Le ministère colombien de l’Environnement a récemment annoncé une décision radicale pour protéger ses écosystèmes : l’abattage de près de 80 hippopotames. Cette mesure vise à freiner la prolifération de cette espèce, la Colombie étant le seul pays en dehors de l’Afrique où l’on trouve ces animaux à l’état sauvage. Cette situation insolite remonte aux années 1980, lorsque le narcotrafiquant Pablo Escobar avait importé quatre spécimens pour son zoo privé au sein de son luxueux ranch, l’Hacienda Nápoles.

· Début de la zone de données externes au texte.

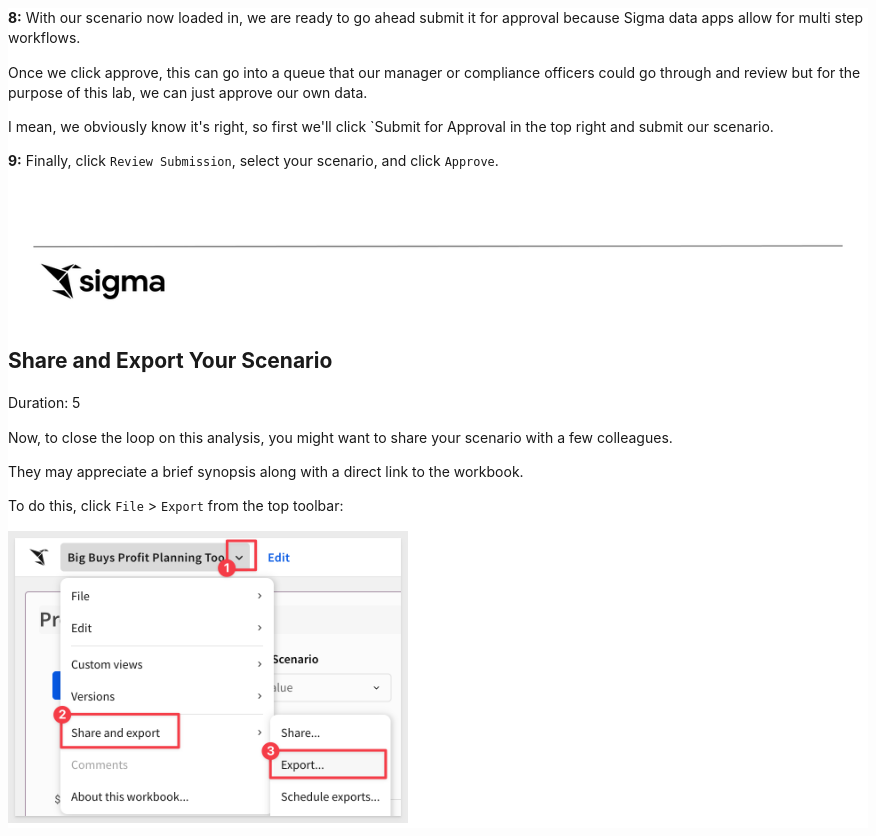 **8:** With our scenario now loaded in, we are ready to go ahead submit it for approval because Sigma data apps allow for multi step workflows. 

Once we click approve, this can go into a queue that our manager or compliance officers could go through and review but for the purpose of this lab, we can just approve our own data. 

I mean, we obviously know it's right, so first we'll click `Submit for Approval in the top right and submit our scenario.

**9:** Finally, click `Review Submission`, select your scenario, and click `Approve`.

![Footer](assets/sigma_footer.png)


## Share and Export Your Scenario
Duration: 5

Now, to close the loop on this analysis, you might want to share your scenario with a few colleagues. 

They may appreciate a brief synopsis along with a direct link to the workbook. 

To do this, click `File` > `Export` from the top toolbar: 

<img src="assets/sf2025_42.png" width="400"/>
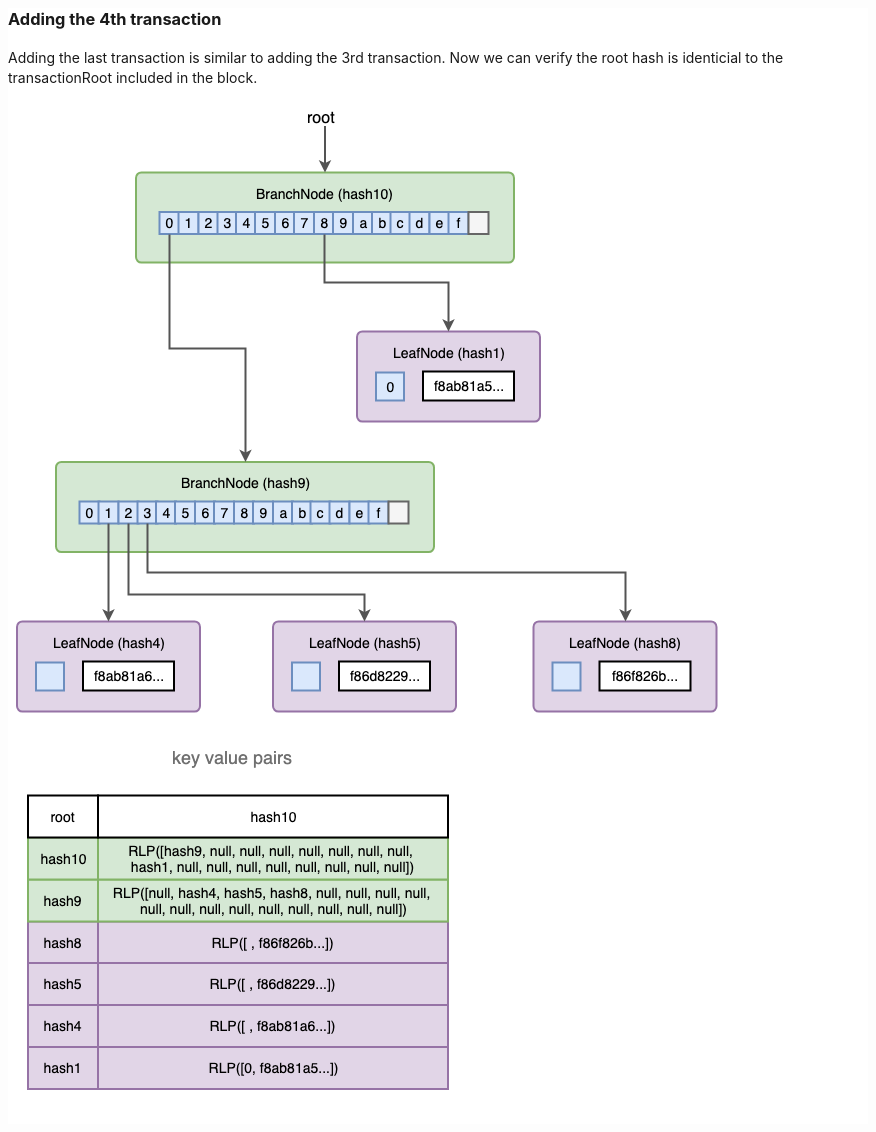 ### Adding the 4th transaction

Adding the last transaction is similar to adding the 3rd transaction. Now we can verify the root hash is identicial to the transactionRoot included in the block.

![adding the last transaction to the trie](/diagrams/4_add_4th_tx.png)

![adding the last transaction to the trie - key value pairs](/diagrams/4_add_4th_tx_kv.png)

Une menace pour la biodiversité locale
Depuis leur introduction, ces mammifères se sont multipliés de manière incontrôlée en l’absence de prédateurs naturels dans la région. Une étude réalisée en 2022 estimait la population à 170 individus, et certains ont été observés récemment à plus de 100 mètres du ranch. Bien qu’ils soient devenus une attraction touristique, ces animaux représentent une menace croissante pour les habitants et l’équilibre de la biodiversité locale.
La ministre colombienne de l’Environnement, Irene Velez, a justifié cette décision en expliquant que les mesures précédentes s’étaient révélées coûteuses et inefficaces. Selon elle, l’abattage est désormais nécessaire pour contrôler la population et préserver les écosystèmes du pays.
Une décision dénoncée par les protecteurs des animaux
Cette annonce a provoqué la colère des défenseurs des animaux, qui qualifient la décision de cruelle. Ils dénoncent des massacres inacceptables sur des animaux en bonne santé et pointent du doigt la négligence du gouvernement dans la gestion de ce dossier au fil des années. Pour le moment, aucune date officielle n’a été fixée pour le début de cette opération de régulation.